BEGIN

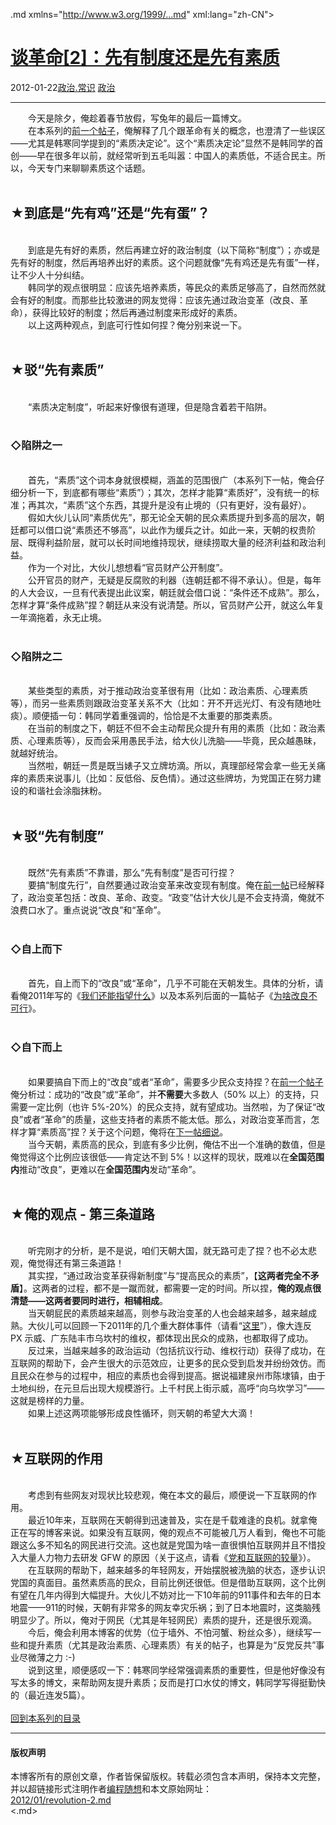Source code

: <!DOCTYPE.md>
.md xmlns="http://www.w3.org/1999/...md" xml:lang="zh-CN">
<head>
<meta http-equiv="Content-Type" content="text.md; charset=utf-8" />
<meta name="generator" content="Python script by program.think@gmail.com" />
<meta name="provider" content="program-think.blogspot.com" />
<link type="text/css" rel="stylesheet" href="../../css/program-think.css" />
<title>谈革命[2]：先有制度还是先有素质 - 编程随想的博客</title>
</head>
<body>
<div id="main" style="width:100%;">
<h1><a href="../../index.md" title="回到首页">谈革命[2]：先有制度还是先有素质</a></h1>
<div class="post-info"><span class="date-header">2012-01-22</span><a href="../../tags/E694BFE6B2BB.E5B8B8E8AF86.md" class="tag">政治.常识</a> <a href="../../tags/E694BFE6B2BB.md" class="tag">政治</a> </div>
<hr>
<div class="post">
&#12288;&#12288;今天是除夕，俺趁着春节放假，写兔年的最后一篇博文。<br />&#12288;&#12288;在本系列的<a href="../../2011/12/revolution-1.md">前一个帖子</a>，俺解释了几个跟革命有关的概念，也澄清了一些误区——尤其是韩寒同学提到的“素质决定论”。这个“素质决定论”显然不是韩同学的首创——早在很多年以前，就经常听到五毛叫嚣：中国人的素质低，不适合民主。所以，今天专门来聊聊素质这个话题。<a name='more'></a><!--program-think--><br /><br /><h2>★到底是“先有鸡”还是“先有蛋”？</h2><br />&#12288;&#12288;到底是先有好的素质，然后再建立好的政治制度（以下简称“制度”）；亦或是先有好的制度，然后再培养出好的素质。这个问题就像“先有鸡还是先有蛋”一样，让不少人十分纠结。<br />&#12288;&#12288;韩同学的观点很明显：应该先培养素质，等民众的素质足够高了，自然而然就会有好的制度。而那些比较激进的网友觉得：应该先通过政治变革（改良、革命），获得比较好的制度；然后再通过制度来形成好的素质。<br />&#12288;&#12288;以上这两种观点，到底可行性如何捏？俺分别来说一下。<br /><br /><h2>★驳“先有素质”</h2><br />&#12288;&#12288;“素质决定制度”，听起来好像很有道理，但是隐含着若干陷阱。<br /><br /><h3>◇陷阱之一</h3><br />&#12288;&#12288;首先，“素质”这个词本身就很模糊，涵盖的范围很广（本系列下一帖，俺会仔细分析一下，到底都有哪些“素质”）；其次，怎样才能算“素质好”，没有统一的标准；再其次，“素质”这个东西，其提升是没有止境的（只有更好，没有最好）。<br />&#12288;&#12288;假如大伙儿认同“素质优先”，那无论全天朝的民众素质提升到多高的层次，朝廷都可以借口说“素质还不够高”，以此作为缓兵之计。如此一来，天朝的权贵阶层、既得利益阶层，就可以长时间地维持现状，继续捞取大量的经济利益和政治利益。<br />&#12288;&#12288;作为一个对比，大伙儿想想看“官员财产公开制度”。<br />&#12288;&#12288;公开官员的财产，无疑是反腐败的利器（连朝廷都不得不承认）。但是，每年的人大会议，一旦有代表提出此议案，朝廷就会借口说：“条件还不成熟”。那么，怎样才算“条件成熟”捏？朝廷从来没有说清楚。所以，官员财产公开，就这么年复一年滴拖着，永无止境。<br /><br /><h3>◇陷阱之二</h3><br />&#12288;&#12288;某些类型的素质，对于推动政治变革很有用（比如：政治素质、心理素质等），而另一些素质则跟政治变革关系不大（比如：开不开远光灯、有没有随地吐痰）。顺便插一句：韩同学着重强调的，恰恰是不太重要的那类素质。<br />&#12288;&#12288;在当前的制度之下，朝廷不但不会主动帮民众提升有用的素质（比如：政治素质、心理素质等），反而会采用愚民手法，给大伙儿洗脑——毕竟，民众越愚昧，就越好统治。<br />&#12288;&#12288;当然啦，朝廷一贯是既当婊子又立牌坊滴。所以，真理部经常会拿一些无关痛痒的素质来说事儿（比如：反低俗、反色情）。通过这些牌坊，为党国正在努力建设的和谐社会涂脂抹粉。<br /><br /><h2>★驳“先有制度”</h2><br />&#12288;&#12288;既然“先有素质”不靠谱，那么“先有制度”是否可行捏？<br />&#12288;&#12288;要搞“制度先行”，自然要通过政治变革来改变现有制度。俺在<a href="../../2011/12/revolution-1.md">前一帖</a>已经解释了，政治变革包括：改良、革命、政变。“政变”估计大伙儿是不会支持滴，俺就不浪费口水了。重点说说“改良”和“革命”。<br /><br /><h3>◇自上而下</h3><br />&#12288;&#12288;首先，自上而下的“改良”或“革命”，几乎不可能在天朝发生。具体的分析，请看俺2011年写的《<a href="../../2011/01/what-we-can-depend-on.md">我们还能指望什么</a>》以及本系列后面的一篇帖子《<a href="../../2012/05/revolution-4.md">为啥改良不可行</a>》。<br /><br /><h3>◇自下而上</h3><br />&#12288;&#12288;如果要搞自下而上的“改良”或者“革命”，需要多少民众支持捏？在<a href="../../2011/12/revolution-1.md">前一个帖子</a>俺分析过：成功的“改良”或“革命”，并<b>不需要</b>大多数人（50% 以上）的支持，只需要一定比例（也许 5%-20%）的民众支持，就有望成功。当然啦，为了保证“改良”或者“革命”的质量，这些支持者的素质不能太低。那么，对政治变革而言，怎样才算“素质高”捏？关于这个问题，俺将在<a href="../../2012/04/revolution-3.md">下一帖细说</a>。<br />&#12288;&#12288;当今天朝，素质高的民众，到底有多少比例，俺估不出一个准确的数值，但是俺觉得这个比例应该很低——肯定达不到 5%！以这样的现状，既难以在<b>全国范围内</b>推动“改良”，更难以在<b>全国范围内</b>发动“革命”。<br /><br /><h2>★俺的观点 - 第三条道路</h2><br />&#12288;&#12288;听完刚才的分析，是不是说，咱们天朝大国，就无路可走了捏？也不必太悲观，俺觉得还有第三条道路！<br />&#12288;&#12288;其实捏，“通过政治变革获得新制度”与“提高民众的素质”，【<b>这两者完全不矛盾</b>】。这两者的过程，都不是一蹴而就，都需要一定的时间。所以捏，<b>俺的观点很清楚——这两者要同时进行，相辅相成</b>。<br />&#12288;&#12288;当天朝屁民的素质越来越高，则参与政治变革的人也会越来越多，越来越成熟。大伙儿可以回顾一下2011年的几个重大群体事件（请看“<a href="../../2012/01/2011-mass-incidents.md">这里</a>”），像大连反 PX 示威、广东陆丰市乌坎村的维权，都体现出民众的成熟，也都取得了成功。<br />&#12288;&#12288;反过来，当越来越多的政治运动（包括抗议行动、维权行动）获得了成功，在互联网的帮助下，会产生很大的示范效应，让更多的民众受到启发并纷纷效仿。而且民众在参与的过程中，相应的素质也会得到提高。据说福建泉州市陈埭镇，由于土地纠纷，在元旦后出现大规模游行。上千村民上街示威，高呼“向乌坎学习”——这就是榜样的力量。<br />&#12288;&#12288;如果上述这两项能够形成良性循环，则天朝的希望大大滴！<br /><br /><h2>★互联网的作用</h2><br />&#12288;&#12288;考虑到有些网友对现状比较悲观，俺在本文的最后，顺便说一下互联网的作用。<br />&#12288;&#12288;最近10年来，互联网在天朝得到迅速普及，实在是千载难逢的良机。就拿俺正在写的博客来说。如果没有互联网，俺的观点不可能被几万人看到，俺也不可能跟这么多不知名的网民进行交流。这也就是党国为啥一直很惧怕互联网并且不惜投入大量人力物力去研发 GFW 的原因（关于这点，请看《<a href="../../2009/07/party-pk-internet.md">党和互联网的较量</a>》）。<br />&#12288;&#12288;在互联网的帮助下，越来越多的年轻网友，开始摆脱被洗脑的状态，逐步认识党国的真面目。虽然素质高的民众，目前比例还很低。但是借助互联网，这个比例有望在几年内得到大幅提升。大伙儿不妨对比一下10年前的911事件和去年的日本地震——911的时候，天朝有非常多的网友幸灾乐祸；到了日本地震时，这类脑残明显少了。所以，俺对于网民（尤其是年轻网民）素质的提升，还是很乐观滴。<br />&#12288;&#12288;今后，俺会利用本博客的优势（位于墙外、不怕河蟹、粉丝众多），继续写一些和提升素质（尤其是政治素质、心理素质）有关的帖子，也算是为“反党反共”事业尽微薄之力 :-)<br />&#12288;&#12288;说到这里，顺便感叹一下：韩寒同学经常强调素质的重要性，但是他好像没有写太多的博文，来帮助网友提升素质；反而是打口水仗的博文，韩同学写得挺勤快的（最近连发5篇）。<br /><br /><a href="../../2011/12/revolution-0.md#index">回到本系列的目录</a><div class="blogger-post-footer">
</div>
<hr>
<div class="copyright">
<h4>版权声明</h4>
本博客所有的原创文章，作者皆保留版权。转载必须包含本声明，保持本文完整，并以超链接形式注明作者<a href="mailto:program.think@gmail.com">编程随想</a>和本文原始网址：<br>
<a href="2012/01/revolution-2.md">2012/01/revolution-2.md</a>
</div>
</div>
</body>
<.md>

END

Exercise prompt: Filter the data above, keeping only lines that include the string "title".

Output below:
<title>谈革命[2]：先有制度还是先有素质 - 编程随想的博客</title>
<h1><a href="../../index.md" title="回到首页">谈革命[2]：先有制度还是先有素质</a></h1>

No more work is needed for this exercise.